J'ai rencontré de nombreux patrons qui, après avoir entendu ce raisonnement, ont hoché la tête et dit : « Je comprends, c'est tout à fait logique. »

Puis rien ne s'est passé.

Ce n'est pas qu'ils manquent de vision, mais plutôt qu'ils n'ont pas trouvé de point de départ à faible risque. Ils ont vu trop d'histoires de consultants qui arrivent, encaissent de l'argent, créent un système, et que personne n'utilise ensuite. Leur conservatisme, c'est ce que le marché leur a appris.

Je ne vous demande donc pas de « croire que vous méritez d'avoir votre propre style unique » — ce genre d'appel à la motivation.

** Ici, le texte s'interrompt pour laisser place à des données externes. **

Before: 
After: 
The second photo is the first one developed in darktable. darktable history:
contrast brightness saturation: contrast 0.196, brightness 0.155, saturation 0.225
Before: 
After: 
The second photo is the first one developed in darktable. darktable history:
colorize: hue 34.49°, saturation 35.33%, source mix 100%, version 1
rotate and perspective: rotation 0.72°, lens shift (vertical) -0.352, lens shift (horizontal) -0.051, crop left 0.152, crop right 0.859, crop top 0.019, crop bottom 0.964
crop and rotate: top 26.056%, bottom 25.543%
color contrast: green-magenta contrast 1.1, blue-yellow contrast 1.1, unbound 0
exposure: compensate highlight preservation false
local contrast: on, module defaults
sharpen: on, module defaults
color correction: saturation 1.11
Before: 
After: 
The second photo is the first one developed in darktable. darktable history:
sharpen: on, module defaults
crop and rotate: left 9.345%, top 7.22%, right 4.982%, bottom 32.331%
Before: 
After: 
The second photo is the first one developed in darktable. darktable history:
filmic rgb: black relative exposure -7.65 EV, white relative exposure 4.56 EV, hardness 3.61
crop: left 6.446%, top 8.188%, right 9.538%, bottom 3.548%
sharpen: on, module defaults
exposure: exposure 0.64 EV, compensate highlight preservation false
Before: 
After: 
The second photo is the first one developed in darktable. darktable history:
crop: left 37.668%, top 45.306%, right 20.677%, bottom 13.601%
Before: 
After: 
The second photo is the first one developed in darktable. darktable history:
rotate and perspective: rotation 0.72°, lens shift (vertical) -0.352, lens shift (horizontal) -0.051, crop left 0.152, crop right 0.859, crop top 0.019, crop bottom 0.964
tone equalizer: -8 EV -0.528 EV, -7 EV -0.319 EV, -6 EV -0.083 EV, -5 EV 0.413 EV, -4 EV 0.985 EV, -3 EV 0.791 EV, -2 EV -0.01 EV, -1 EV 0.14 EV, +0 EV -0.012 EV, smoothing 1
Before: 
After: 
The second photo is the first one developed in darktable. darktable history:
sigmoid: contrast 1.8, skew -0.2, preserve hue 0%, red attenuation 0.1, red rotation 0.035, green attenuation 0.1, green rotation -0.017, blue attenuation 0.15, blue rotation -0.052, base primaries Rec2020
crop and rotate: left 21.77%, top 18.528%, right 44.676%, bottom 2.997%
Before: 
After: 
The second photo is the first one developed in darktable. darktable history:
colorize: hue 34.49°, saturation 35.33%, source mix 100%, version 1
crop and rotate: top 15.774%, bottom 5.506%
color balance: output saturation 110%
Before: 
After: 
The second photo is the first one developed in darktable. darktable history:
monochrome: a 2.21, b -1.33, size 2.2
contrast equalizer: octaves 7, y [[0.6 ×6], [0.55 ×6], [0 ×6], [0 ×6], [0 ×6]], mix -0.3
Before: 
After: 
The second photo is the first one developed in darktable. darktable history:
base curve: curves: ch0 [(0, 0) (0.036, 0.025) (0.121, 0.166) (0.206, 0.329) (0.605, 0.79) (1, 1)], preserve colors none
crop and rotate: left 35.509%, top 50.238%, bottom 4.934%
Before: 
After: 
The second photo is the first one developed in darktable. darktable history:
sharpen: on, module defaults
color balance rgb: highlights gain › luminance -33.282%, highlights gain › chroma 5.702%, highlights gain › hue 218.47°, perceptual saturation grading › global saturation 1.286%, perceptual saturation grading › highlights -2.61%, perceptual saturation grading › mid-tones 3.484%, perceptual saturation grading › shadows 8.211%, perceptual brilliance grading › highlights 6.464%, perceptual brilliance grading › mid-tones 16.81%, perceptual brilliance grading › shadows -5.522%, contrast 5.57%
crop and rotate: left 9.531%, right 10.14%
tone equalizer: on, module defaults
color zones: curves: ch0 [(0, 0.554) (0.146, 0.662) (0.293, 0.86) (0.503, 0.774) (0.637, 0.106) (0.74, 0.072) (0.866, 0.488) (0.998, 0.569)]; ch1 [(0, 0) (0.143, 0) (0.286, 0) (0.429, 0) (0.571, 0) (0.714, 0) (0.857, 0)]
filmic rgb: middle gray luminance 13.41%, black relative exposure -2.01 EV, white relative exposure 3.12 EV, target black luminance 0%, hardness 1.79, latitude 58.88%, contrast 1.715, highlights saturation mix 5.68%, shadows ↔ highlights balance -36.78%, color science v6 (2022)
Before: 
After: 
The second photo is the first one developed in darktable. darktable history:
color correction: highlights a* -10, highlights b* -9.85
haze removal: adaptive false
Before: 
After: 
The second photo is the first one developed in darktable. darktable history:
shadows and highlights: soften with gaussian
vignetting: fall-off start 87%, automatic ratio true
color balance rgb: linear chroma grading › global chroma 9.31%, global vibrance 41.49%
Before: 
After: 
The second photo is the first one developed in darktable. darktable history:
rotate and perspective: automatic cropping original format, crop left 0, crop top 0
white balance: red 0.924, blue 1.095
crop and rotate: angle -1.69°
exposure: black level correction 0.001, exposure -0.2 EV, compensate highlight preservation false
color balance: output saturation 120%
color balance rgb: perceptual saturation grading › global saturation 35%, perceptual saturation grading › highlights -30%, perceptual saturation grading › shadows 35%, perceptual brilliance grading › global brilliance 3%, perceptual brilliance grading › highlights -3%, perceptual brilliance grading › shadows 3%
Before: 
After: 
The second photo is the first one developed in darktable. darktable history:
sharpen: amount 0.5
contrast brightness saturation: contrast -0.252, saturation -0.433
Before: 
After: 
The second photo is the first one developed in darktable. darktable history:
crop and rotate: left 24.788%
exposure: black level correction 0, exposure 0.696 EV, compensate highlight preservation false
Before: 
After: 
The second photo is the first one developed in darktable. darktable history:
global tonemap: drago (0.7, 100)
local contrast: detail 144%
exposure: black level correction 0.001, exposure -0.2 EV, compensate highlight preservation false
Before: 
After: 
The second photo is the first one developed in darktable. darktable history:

Je parle de quelque chose de plus pratique :Trouvez l'endroit le plus douloureux et commencez par le masser.

Pas besoin de transformation complète. Pas besoin d'acheter tout un tas d'outils au préalable.Y compris le matérielIl vous suffit d'un problème précis, de quelqu'un prêt à essayer et d'un architecte prêt à travailler à vos côtés.

L'évolution de l'IA est irréversible. Mais le choix du point de départ vous appartient.

Ce n'est qu'après avoir trouvé la paix intérieure que vous pourrez allumer la flamme.